------ Data shown ------

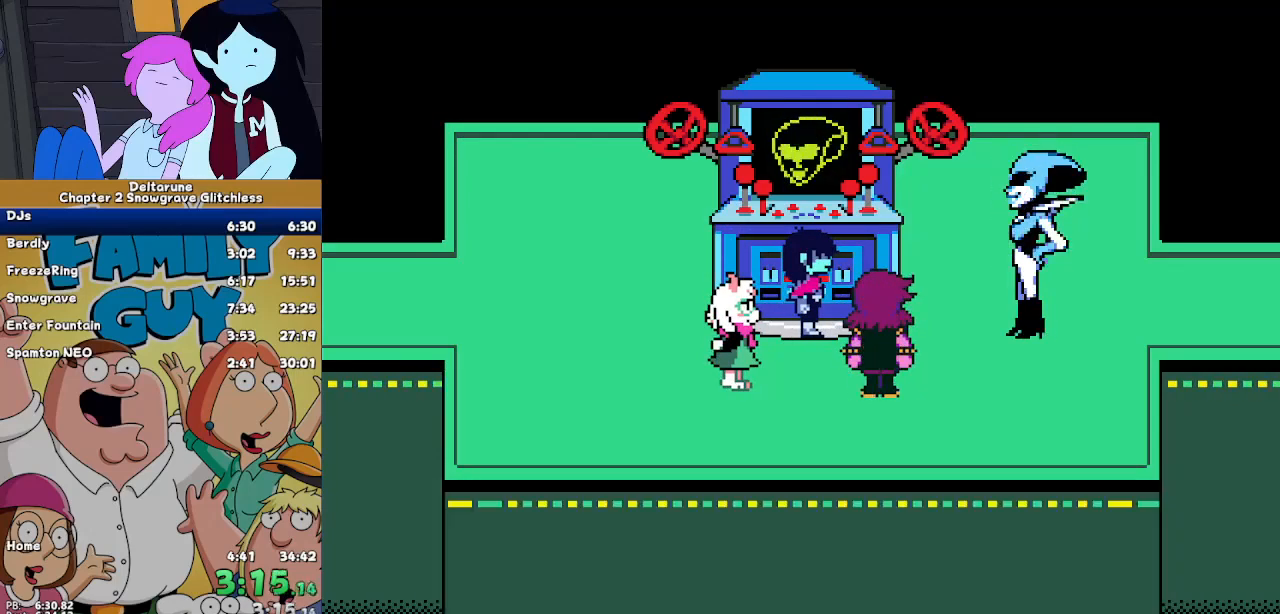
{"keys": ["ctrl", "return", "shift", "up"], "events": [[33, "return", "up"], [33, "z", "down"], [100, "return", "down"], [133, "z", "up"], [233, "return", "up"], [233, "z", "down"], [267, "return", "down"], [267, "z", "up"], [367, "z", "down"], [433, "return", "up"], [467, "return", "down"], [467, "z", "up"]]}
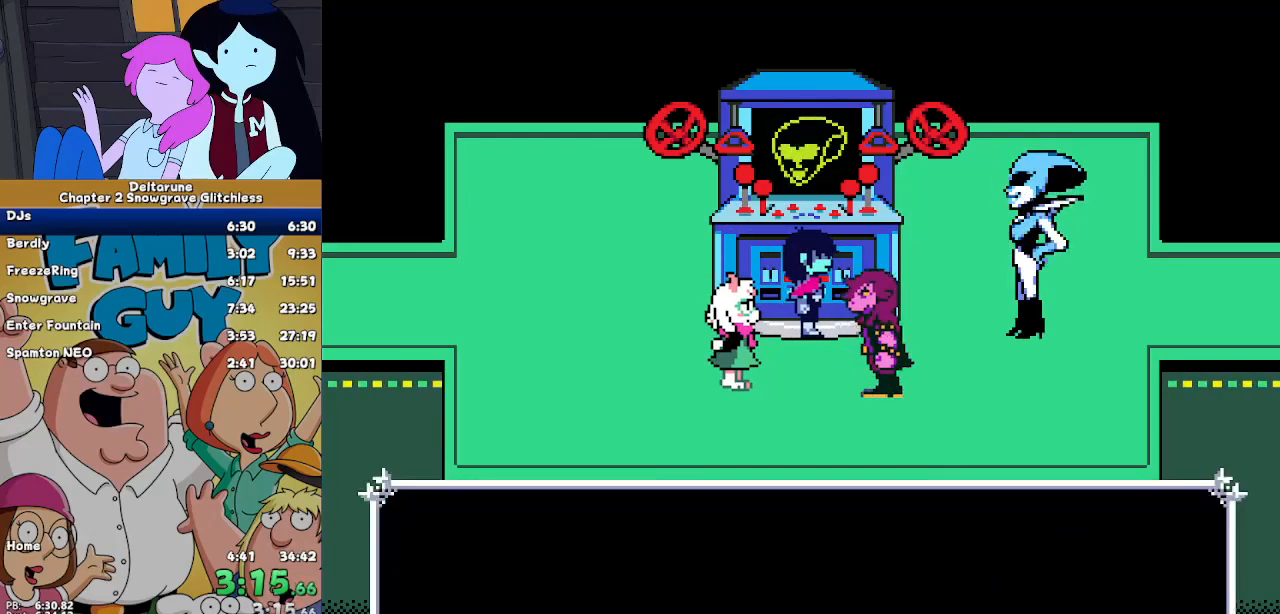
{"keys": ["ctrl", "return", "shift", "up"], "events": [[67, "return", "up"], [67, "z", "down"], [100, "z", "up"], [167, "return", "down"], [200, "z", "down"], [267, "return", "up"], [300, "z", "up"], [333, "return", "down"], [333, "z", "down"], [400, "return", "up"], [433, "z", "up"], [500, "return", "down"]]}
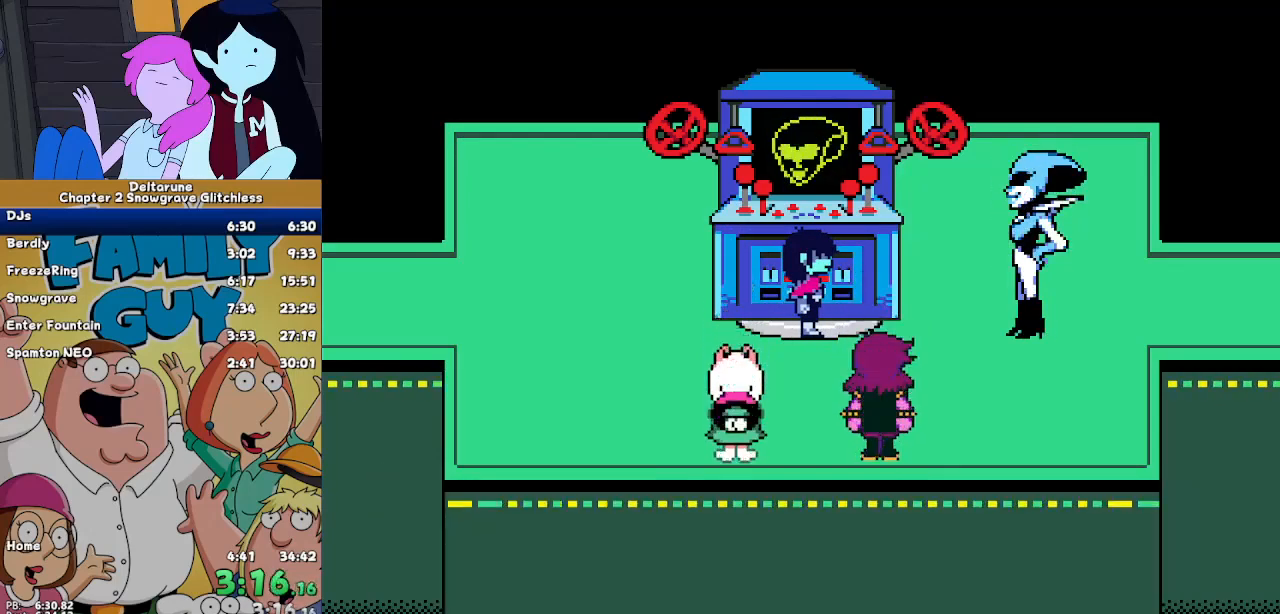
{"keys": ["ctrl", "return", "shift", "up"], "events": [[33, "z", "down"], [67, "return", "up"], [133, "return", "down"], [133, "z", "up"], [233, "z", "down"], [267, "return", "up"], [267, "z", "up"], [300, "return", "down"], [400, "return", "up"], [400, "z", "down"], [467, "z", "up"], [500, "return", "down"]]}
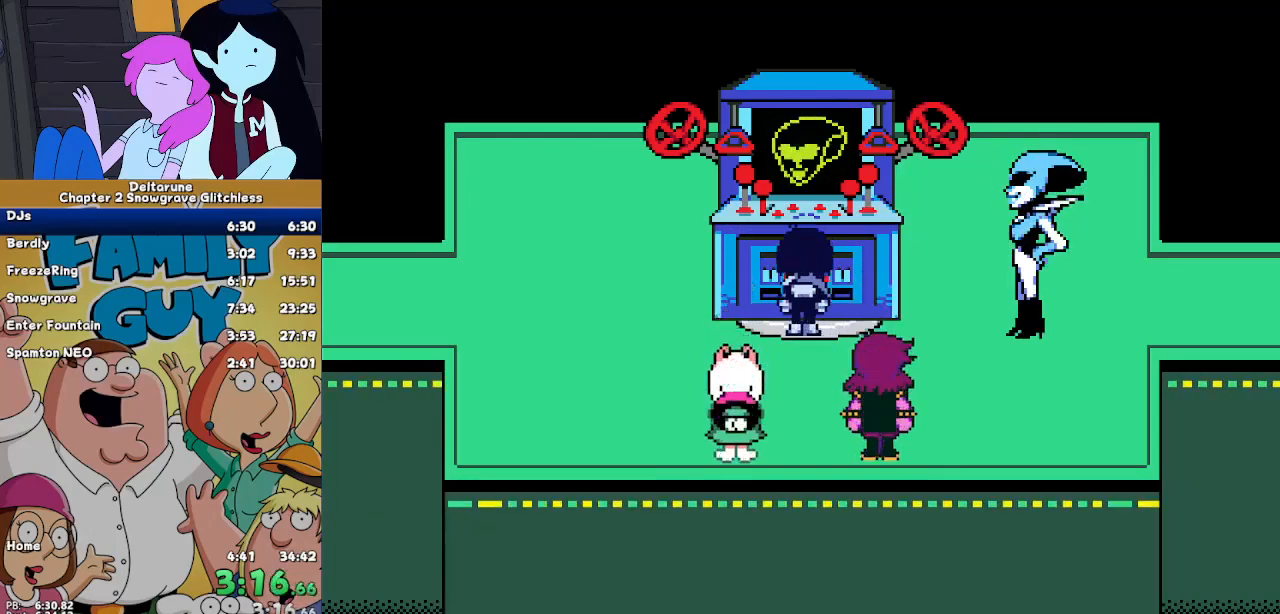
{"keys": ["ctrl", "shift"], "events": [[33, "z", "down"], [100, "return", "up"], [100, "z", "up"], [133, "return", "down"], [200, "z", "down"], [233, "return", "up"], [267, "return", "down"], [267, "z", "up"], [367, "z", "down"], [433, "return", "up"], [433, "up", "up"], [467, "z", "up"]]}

------

- Exercise objective -
Produce an exact copy of every line above, with the images left out.

- Answer for this exercise -
{"keys": ["ctrl", "return", "shift", "up"], "events": [[33, "return", "up"], [33, "z", "down"], [100, "return", "down"], [133, "z", "up"], [233, "return", "up"], [233, "z", "down"], [267, "return", "down"], [267, "z", "up"], [367, "z", "down"], [433, "return", "up"], [467, "return", "down"], [467, "z", "up"]]}
{"keys": ["ctrl", "return", "shift", "up"], "events": [[67, "return", "up"], [67, "z", "down"], [100, "z", "up"], [167, "return", "down"], [200, "z", "down"], [267, "return", "up"], [300, "z", "up"], [333, "return", "down"], [333, "z", "down"], [400, "return", "up"], [433, "z", "up"], [500, "return", "down"]]}
{"keys": ["ctrl", "return", "shift", "up"], "events": [[33, "z", "down"], [67, "return", "up"], [133, "return", "down"], [133, "z", "up"], [233, "z", "down"], [267, "return", "up"], [267, "z", "up"], [300, "return", "down"], [400, "return", "up"], [400, "z", "down"], [467, "z", "up"], [500, "return", "down"]]}
{"keys": ["ctrl", "shift"], "events": [[33, "z", "down"], [100, "return", "up"], [100, "z", "up"], [133, "return", "down"], [200, "z", "down"], [233, "return", "up"], [267, "return", "down"], [267, "z", "up"], [367, "z", "down"], [433, "return", "up"], [433, "up", "up"], [467, "z", "up"]]}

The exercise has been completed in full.